I was hoping he’d tell me that bodegas carry the same flowers as the florists. Then I could tell myself I’m not a cheapskate, just a clever shopper. Alas, that’s not so. Flowers are sorted and priced by grade, and bodegas seldom carry the prime specimens.
The typical cymbidium orchid stem sold at the green grocer, for instance, carries six blooms and wholesales for $7. The high-end version, meanwhile, might carry 18 flowers and wholesale for $22. The classic bodega carnation, known as a “short,” has a two-inch bloom and a thin, 30-centimeter stem, while the “select” grade offers a three-inch head and a 50-centimeter stalk. And while the green grocer offers loads of white and blue hydrangeas from Colombia—those cloudlike flowers that look like sheep on a stem—only the florist offers the beautifully fringed, pink blush varieties grown in Holland.
Bodegas, however, do have the market cornered on those orange and blue neon daisies. The screaming blooms are dyed by Ecuadorian farm hands who soak the stems in colored water. “It looks atrocious to me,” says Mr. Valenti, “but people like them.”
So can you fool mom with a cheap bouquet? Yes, if you’re lucky enough to shop with a florist who teaches a workshop in bodega flower arranging. Last week, I hit the streets with Beth Was Horta, a freelance florist who jets around the world creating arrangements for big events. She teaches at FlowerSchool New York, a floral arts school on West 14th Street catering to both professionals and flower-crazed enthusiasts.
She’s wary of bodega flowers. Grocery owners have no place to chill their posies overnight, shortening their lifespan. And to avoid waste, some sell flowers past their prime. If flowers were monsters, bodega posies would be the walking dead.
Ms. Was Horta and I started at a Korean snack shop in the Village fronted by the usual buckets jammed with carnations and bright orange gerberas. She pointed out a sorry-looking bouquet of roses. The buds were oddly pointy. “They’ve peeled off the petals that have started to wilt,” she says. The remaining petals are veined—another sign of age. “And feel this!” she says, squeezing the base of a bud. It was soft and spongy, a symptom of dehydration.

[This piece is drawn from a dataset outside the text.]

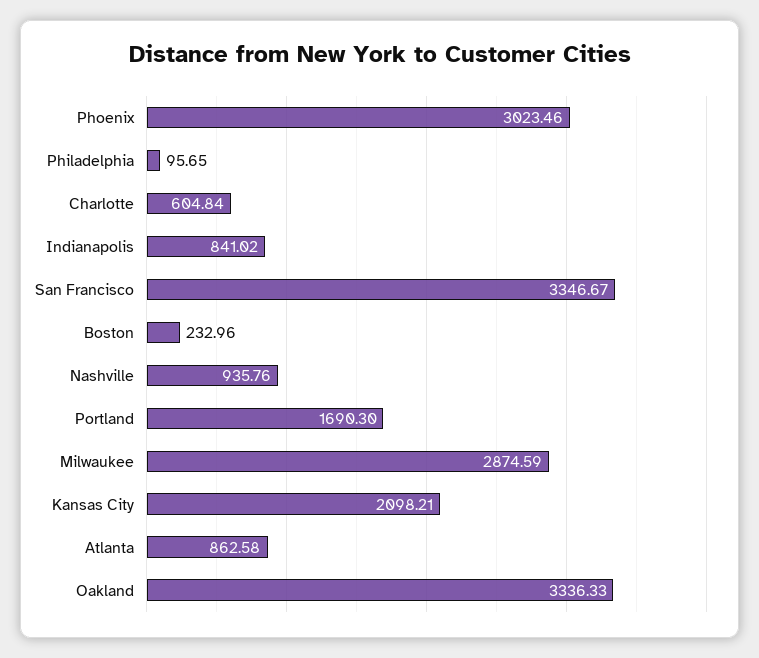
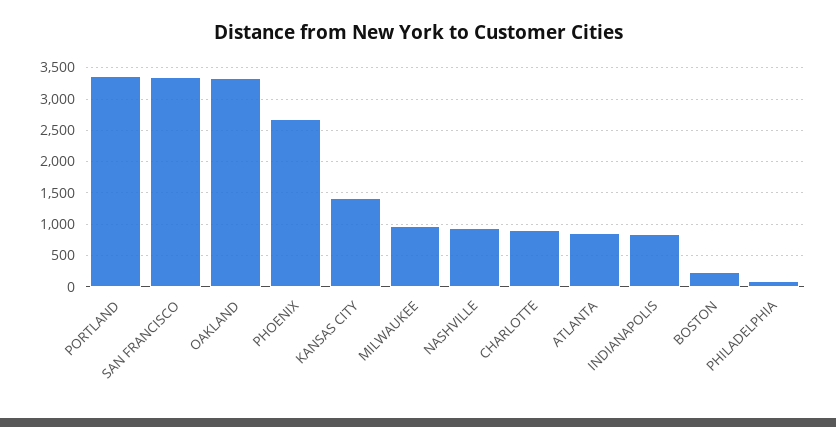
Phoenix: 3023.46 -> 2700
Charlotte: 604.84 -> 900
Portland: 1690.3 -> 3400
Milwaukee: 2874.59 -> 1000
Kansas City: 2098.21 -> 1400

Ms. Was Horta dismissed the store’s mixed arrangements—those riotous combos of red roses, sunflowers and baby’s breath found only at the bodega. Not only do they look like the work of a crazy person, they’re often composed of flowers past their prime.
But looking further, she found plenty of floral fodder for an elegant Mother’s Day arrangement. Her strategy: combining four or five flower varieties in the same color family. “Keep it mono and you’re taking out the guesswork,” she says.

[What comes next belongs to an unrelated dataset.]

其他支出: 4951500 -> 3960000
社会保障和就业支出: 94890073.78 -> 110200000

She starts with the $10 lilacs and $8 purple tulips. Flowers in season are usually the best deal at the stand. Next, she selects a bouquet of spray carnations. “Carnations can be a good foundation or serve as filler,” she says. She adds two $6 bunches of striped alstroemeria—a delicate looking lily that’s surprisingly hardy. Finally, she grabs a bunch of deep green ruscus leaves; foliage adds polish.

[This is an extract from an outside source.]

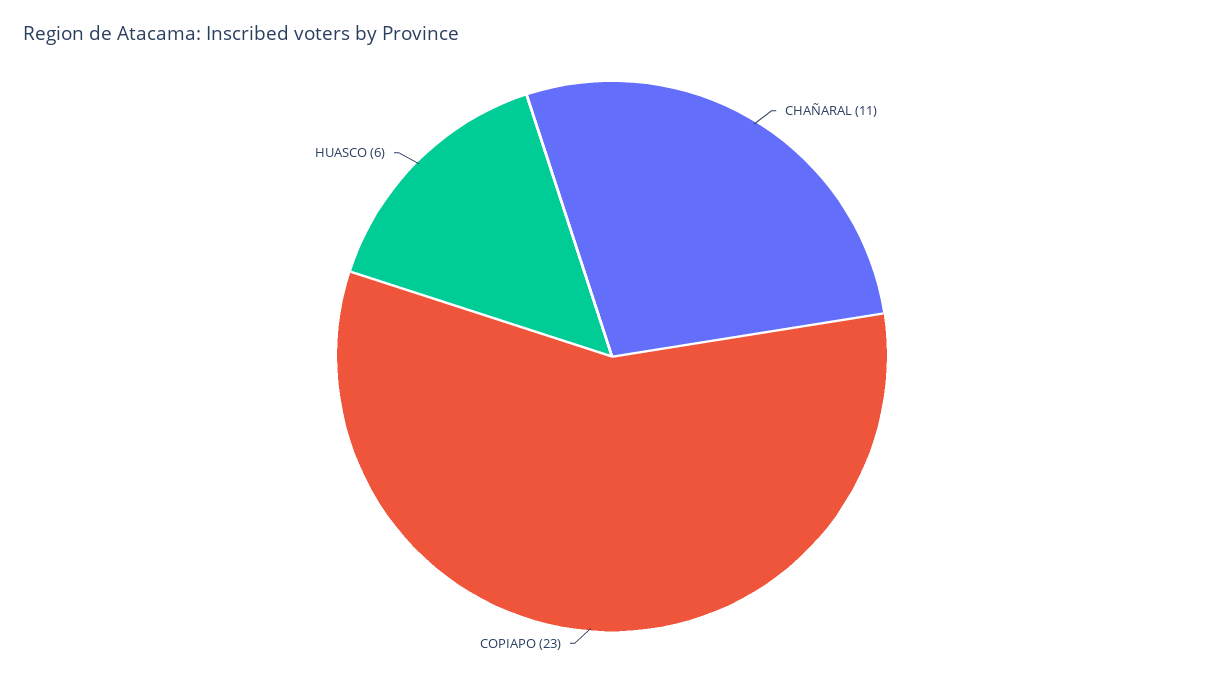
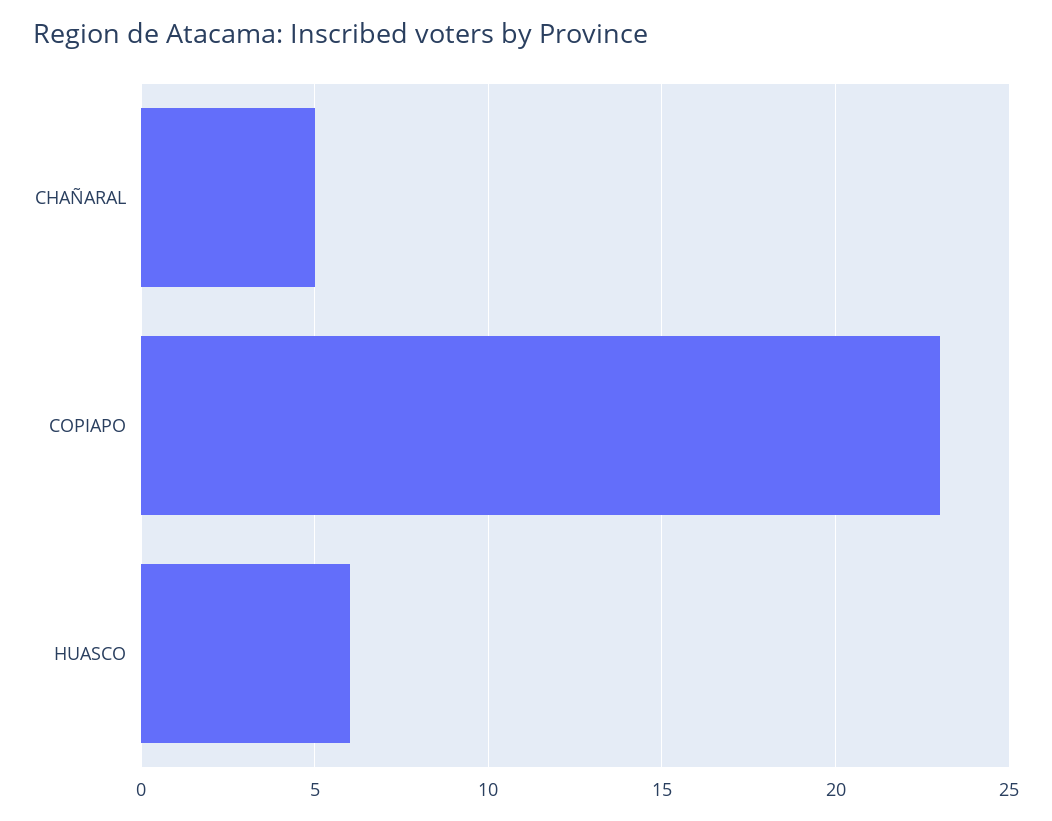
CHAÑARAL: 11 -> 5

Back at the flower school, she gives every stem a fresh cut, hammering the woody stems of the lilacs to split them open. She snips off stray branches and leaves that would rot under the water line.
It takes about 45 minutes to dissemble, trim and arrange all nine bouquets in a $2 glass vase. But the result looks like something you’d see in the lobby of the Plaza Hotel. This would really wow mom.
Back home, the lovely tulips and lilacs last about two days. But what did I expect? The cheap carnations, of course, will never, ever die.
Perfect for regifting on Father’s Day!